This apparently was art, not pornography. The Cannes jury headed by Steven Spielberg took the unprecedented step of insisting that the movie's two stars be included as Palme award recipients. New York magazine's Vulture blog cooed that these awards were the festival's "Most Pleasant Progressive Surprise."
In a review, Jada Yuan at Vulture reported that heavy buzz surrounded "the intensely erotic, incredibly realistic, quite lengthy, and almost certainly unsimulated sex scenes" by actresses Adele Exarchopoulos and Lea Seydoux. She timed one scene at 10 minutes and reported, "Walkouts began around minute nine. That turned into spontaneous applause (and relieved laughter) when the women climaxed and finished a minute later."
Richard Porton of the Daily Beast saw the Cannes honors as a wonderful contrast with right-wingers and Catholics protesting a new gay marriage law in the Paris streets. "For much of the media, this odd juxtaposition of right-wing venom toward gay marriage and cinephilic celebration of same-sex passion exemplifies the split in contemporary France between a liberal, secular majority and a retrograde minority opposed to redefining an institution they consider sacred."

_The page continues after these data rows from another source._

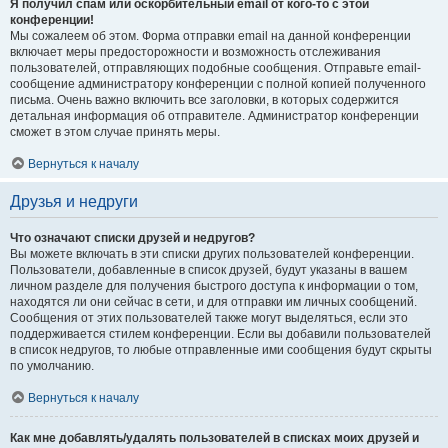
Я получил спам или оскорбительный email от кого-то с этой
конференции!
Мы сожалеем об этом. Форма отправки email на данной конференции
включает меры предосторожности и возможность отслеживания
пользователей, отправляющих подобные сообщения. Отправьте email-
сообщение администратору конференции с полной копией полученного
письма. Очень важно включить все заголовки, в которых содержится
детальная информация об отправителе. Администратор конференции
сможет в этом случае принять меры.
Вернуться к началу
Друзья и недруги
Что означают списки друзей и недругов?
Вы можете включать в эти списки других пользователей конференции.
Пользователи, добавленные в список друзей, будут указаны в вашем
личном разделе для получения быстрого доступа к информации о том,
находятся ли они сейчас в сети, и для отправки им личных сообщений.
Сообщения от этих пользователей также могут выделяться, если это
поддерживается стилем конференции. Если вы добавили пользователей
в список недругов, то любые отправленные ими сообщения будут скрыты
по умолчанию.
Вернуться к началу
Как мне добавлять/удалять пользователей в списках моих друзей и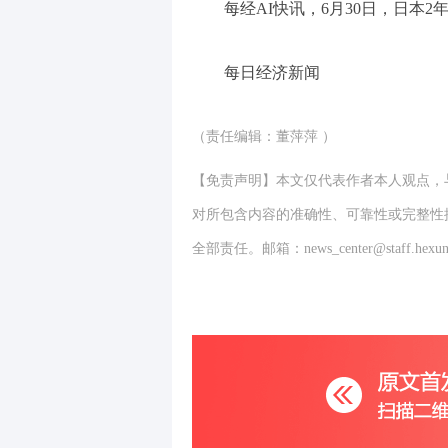
每经AI快讯，6月30日，日本2
每日经济新闻
（责任编辑：董萍萍 ）
【免责声明】本文仅代表作者本人观点，
对所包含内容的准确性、可靠性或完整性
全部责任。邮箱：news_center@staff.hexun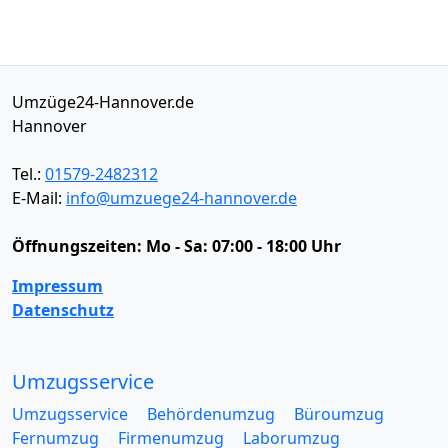
Umzüge24-Hannover.de
Hannover
Tel.:
01579-2482312
E-Mail:
info@umzuege24-hannover.de
Öffnungszeiten:
Mo - Sa: 07:00 - 18:00 Uhr
Impressum
Datenschutz
Umzugsservice
Umzugsservice
Behördenumzug
Büroumzug
Fernumzug
Firmenumzug
Laborumzug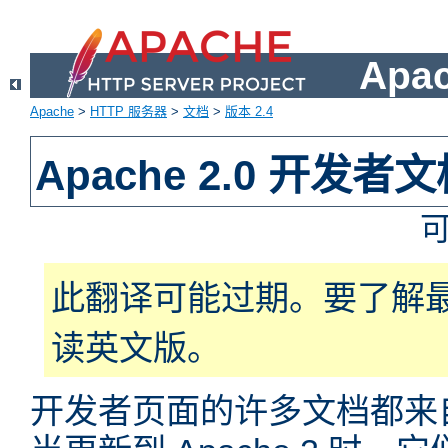
Apa
Apache
>
HTTP 服务器
>
文档
>
版本 2.4
Apache 2.0 开发者
此翻译可能过期。要了解
读英文版。
开发者页面的许多文档都来自于 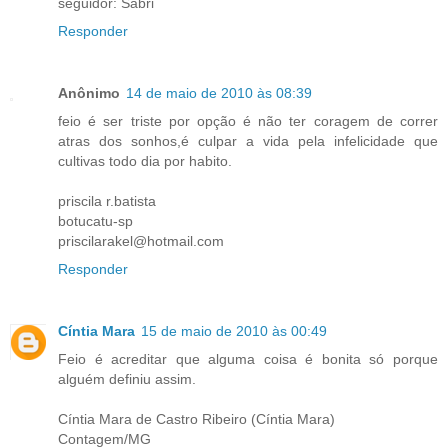
seguidor: Sabri
Responder
Anônimo
14 de maio de 2010 às 08:39
feio é ser triste por opção é não ter coragem de correr
atras dos sonhos,é culpar a vida pela infelicidade que
cultivas todo dia por habito.
priscila r.batista
botucatu-sp
priscilarakel@hotmail.com
Responder
Cíntia Mara
15 de maio de 2010 às 00:49
Feio é acreditar que alguma coisa é bonita só porque
alguém definiu assim.
Cíntia Mara de Castro Ribeiro (Cíntia Mara)
Contagem/MG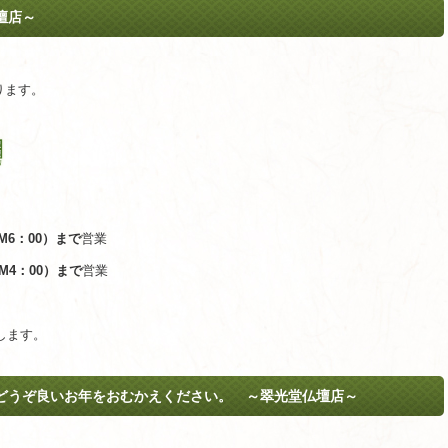
壇店～
ります。
PM6：00）まで
営業
PM4：00）まで
営業
します。
どうぞ良いお年をおむかえください。 ～翠光堂仏壇店～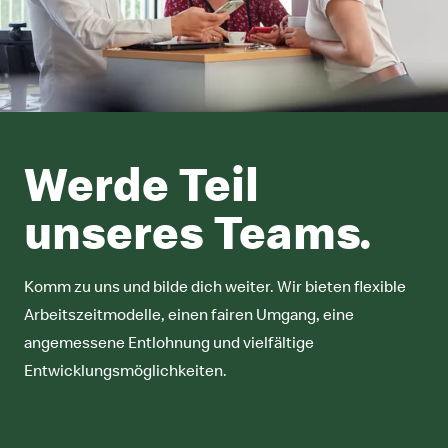
Werde Teil
unseres Teams.
Komm zu uns und bilde dich weiter. Wir bieten flexible
Arbeitszeitmodelle, einen fairen Umgang, eine
angemessene Entlohnung und vielfältige
Entwicklungsmöglichkeiten.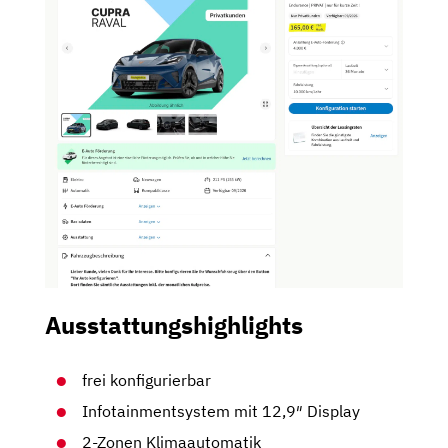
Ausstattungshighlights
frei konfigurierbar
Infotainmentsystem mit 12,9″ Display
2-Zonen Klimaautomatik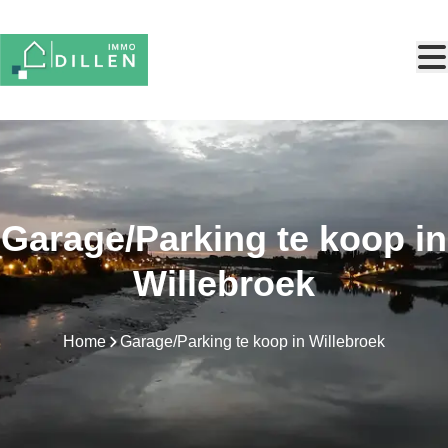
Ga naar hoofdinhoud
Garage/Parking te koop in
Willebroek
Home
Garage/Parking te koop in Willebroek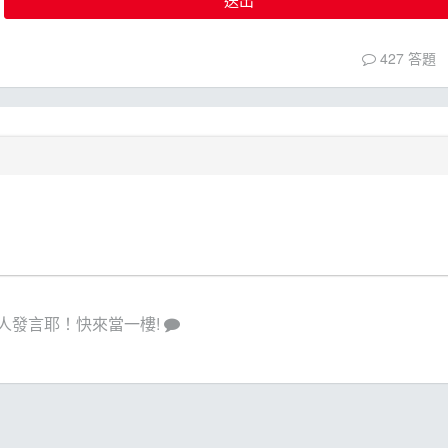
427 答題
人發言耶！快來當一樓!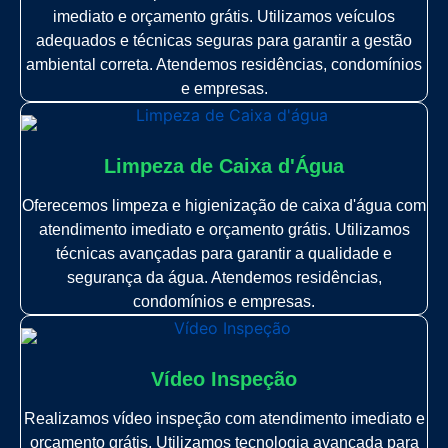
imediato e orçamento grátis. Utilizamos veículos
adequados e técnicas seguras para garantir a gestão
ambiental correta. Atendemos residências, condomínios
e empresas.
Limpeza de Caixa d'Água
Oferecemos limpeza e higienização de caixa d'água com
atendimento imediato e orçamento grátis. Utilizamos
técnicas avançadas para garantir a qualidade e
segurança da água. Atendemos residências,
condomínios e empresas.
Vídeo Inspeção
Realizamos vídeo inspeção com atendimento imediato e
orçamento grátis. Utilizamos tecnologia avançada para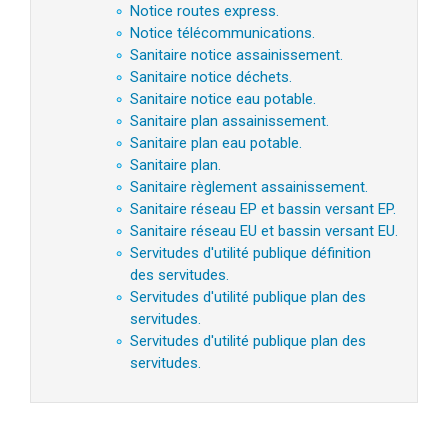
Notice routes express.
Notice télécommunications.
Sanitaire notice assainissement.
Sanitaire notice déchets.
Sanitaire notice eau potable.
Sanitaire plan assainissement.
Sanitaire plan eau potable.
Sanitaire plan.
Sanitaire règlement assainissement.
Sanitaire réseau EP et bassin versant EP.
Sanitaire réseau EU et bassin versant EU.
Servitudes d'utilité publique définition
des servitudes.
Servitudes d'utilité publique plan des
servitudes.
Servitudes d'utilité publique plan des
servitudes.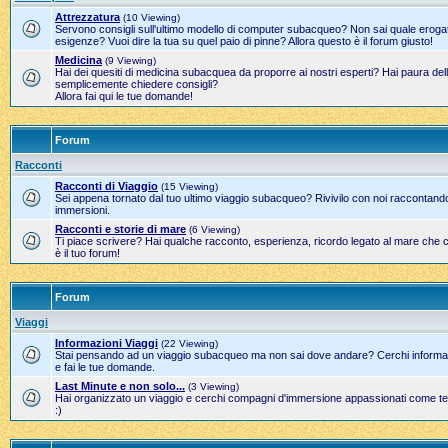
Attrezzatura
(10 Viewing)
Servono consigli sull'ultimo modello di computer subacqueo? Non sai quale erogato
esigenze? Vuoi dire la tua su quel paio di pinne? Allora questo è il forum giusto!
Medicina
(9 Viewing)
Hai dei quesiti di medicina subacquea da proporre ai nostri esperti? Hai paura del
semplicemente chiedere consigli?
Allora fai qui le tue domande!
Forum
Racconti
Racconti di Viaggio
(15 Viewing)
Sei appena tornato dal tuo ultimo viaggio subacqueo? Rivivilo con noi raccontand
immersioni.
Racconti e storie di mare
(6 Viewing)
Ti piace scrivere? Hai qualche racconto, esperienza, ricordo legato al mare che 
è il tuo forum!
Forum
Viaggi
Informazioni Viaggi
(22 Viewing)
Stai pensando ad un viaggio subacqueo ma non sai dove andare? Cerchi informazi
e fai le tue domande.
Last Minute e non solo...
(3 Viewing)
Hai organizzato un viaggio e cerchi compagni d'immersione appassionati come te?
:)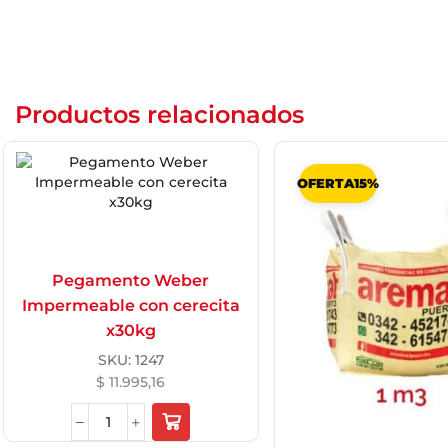
Productos relacionados
OFERTA
15%
Pegamento Weber
Impermeable con cerecita
x30kg
SKU:
1247
$
11.995,16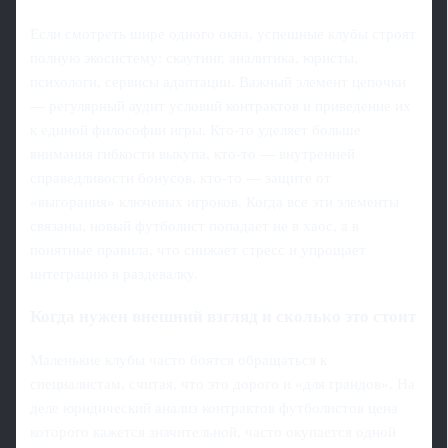
Если смотреть шире одного окна, успешные клубы строят
полную экосистему: скаутинг, аналитика, юристы,
психологи, сервисы адаптации. Важный элемент цепочки
— регулярный аудит условий контрактов и приведение их
к единой философии игры. Кто-то уделяет больше
внимания гибкости выкупа, кто-то — внутренней
справедливости бонусов, кто-то — защите от
«выгорания» ключевых игроков. Когда все эти элементы
связаны, новый футболист попадает не в хаос, а в
понятные правила, что снижает стресс и упрощает
интеграцию в раздевалку.
Когда нужен внешний взгляд и сколько это стоит
Маленькие клубы часто боятся обращаться к
специалистам, считая, что это дорого и «для грандов». На
деле юридический анализ контрактов футболистов цена
которого кажется значительной, часто окупается одной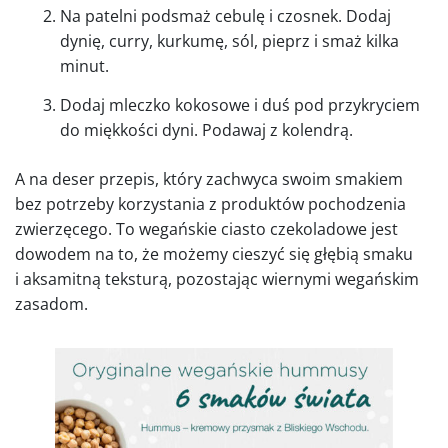
Na patelni podsmaż cebulę i czosnek. Dodaj
dynię, curry, kurkumę, sól, pieprz i smaż kilka
minut.
Dodaj mleczko kokosowe i duś pod przykryciem
do miękkości dyni. Podawaj z kolendrą.
A na deser przepis, który zachwyca swoim smakiem
bez potrzeby korzystania z produktów pochodzenia
zwierzęcego. To wegańskie ciasto czekoladowe jest
dowodem na to, że możemy cieszyć się głębią smaku
i aksamitną teksturą, pozostając wiernymi wegańskim
zasadom.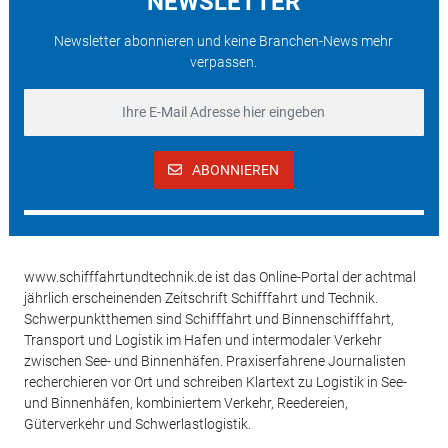
NEWSLETTER
Newsletter abonnieren und keine Branchen-News mehr
verpassen.
ABONNIEREN
www.schifffahrtundtechnik.de ist das Online-Portal der achtmal
jährlich erscheinenden Zeitschrift Schifffahrt und Technik.
Schwerpunktthemen sind Schifffahrt und Binnenschifffahrt,
Transport und Logistik im Hafen und intermodaler Verkehr
zwischen See- und Binnenhäfen. Praxiserfahrene Journalisten
recherchieren vor Ort und schreiben Klartext zu Logistik in See-
und Binnenhäfen, kombiniertem Verkehr, Reedereien,
Güterverkehr und Schwerlastlogistik.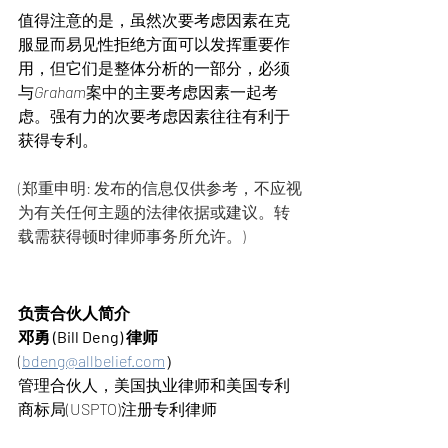
值得注意的是，虽然次要考虑因素在克
服显而易见性拒绝方面可以发挥重要作
用，但它们是整体分析的一部分，必须
与
Graham
案中的
主要考虑因素一起考
虑。强有力的次要考虑因素往往有利于
获得专利。
(郑重申明: 发布的信息仅供参考，不应视
为有关任何主题的法律依据或建议。转
载需获得顿时律师事务所允许。)​​​​
负责合伙人简介
邓勇 (Bill Deng) 律师   
(
bdeng@allbelief.com
）
管理合伙人，美国执业律师和美国专利
商标局(USPTO)注册专利律师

As often happens, allegedly artistic judgments about cinematic achievements are strongly seasoned by the secular-left politics of moviemakers and their constant desire to "push the envelope" and banish the "retrograde." At least the allegedly venomous right-wingers can enjoy how the leftists fight among themselves, cinephilically, of course.
Porton was troubled that so many female critics like Manohla Dargis of The New York Times were unhappy with the honors for "Blue" because its sex scenes made it a "voyeuristic exercise." Porton didn't want the film's fans to be dismissed as a perverted male "raincoat brigade" at the porno house. One woman told Porton in explicit, but metaphorical terms that she could see the male director's privates on the screen.
This prompted Porton to add the detail that the woman might have confused "Blue" with Amat Escalante's film "Heli," which boasted "a now-notorious 'penis on fire' torture scene. ... To almost everyone's surprise, Escalante won the Best Director prize."
The biggest loser in this filth festival was reported to be Michael Douglas, who won no acting award for playing Liberace in the film "Behind the Candelabra," which is airing only on HBO in America and movie screens in jaded Europe.